Marcia Wheeler cradled Daniel in her lap after Williams, 20, of Bicknor Road, Maidstone, delivered a single blow.

Miss Wheeler was speaking after her boyfriend’s killer was locked up for three years after admitting Mr Beames’s manslaughter.

The punch took victim Mr Beames completely by surprise and he fell hitting his head on the kerb and fracturing his skull. Mr Beames died two days later.

Judge Andrew Patience, QC, admitted the sentence did not reflect the value of 35-year-old Mr Beames’s life.

Miss Wheeler said: “It just makes a laughing stock of the system but, to be honest, I didn’t expect anything else.

“I feel totally let down by the system, but none of it is going to bring him back.”

Miss Wheeler says she still finds it hard to come to terms with the events of the night of August 3.

Dan Beames had first confronted his killer earlier that evening, when Williams had jumped on his car outside his home in Bell Shaw.

The argument had been dropped but started again later that evening.

Miss Wheeler described the sickening moment when she saw the punch thrown at her partner.

She said: “I knew something wasn’t right when he fell and hit the ground. You could hear his head hit the ground.”

Still living at the home in Bell Shaw, she says the death has left a massive hole in her life and the life of her children.

“It’s just left a massive void and I’m not coping very well. I’m worried the kids are going to get in trouble.

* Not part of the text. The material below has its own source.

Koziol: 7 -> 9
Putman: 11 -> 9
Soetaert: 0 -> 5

“He just made life worth living. He had his kids and I had my kids. We were all very happy together.”

Judge Patience said Williams unintentionally caused Mr Beames’s death and had to be sentenced on that basis.

“Mr Beames’s family may find the law very hard to understand,” he explained.

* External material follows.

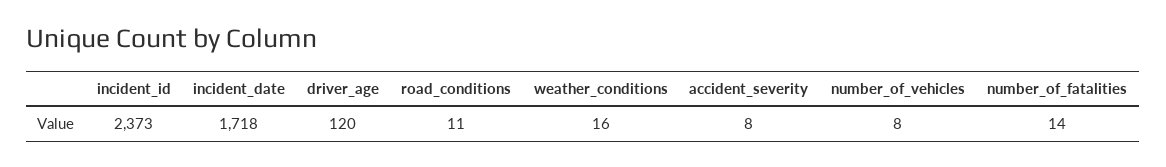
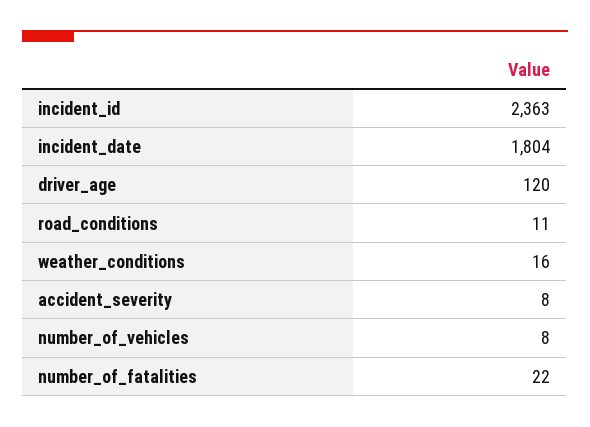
incident_id: 2373 -> 2363
incident_date: 1718 -> 1804
number_of_fatalities: 14 -> 22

“They will, for the foreseeable future, be suffering the effects of their loss and may think that the court, and courts in general, are not placing any value upon a lost life. They must understand this is not the purpose of sentencing for this kind of manslaughter.”

The judge went on to speak of the “quite appalling and devastating” effect Mr Beames’s death had.

Their family life was ruined and the children had lost a father and role model. Mr Beames also had children with his former wife.

Judge Patience added that, although Mr Beames may have been unwise to go looking for Williams, there was absolutely no evidence that he threatened him or became violent.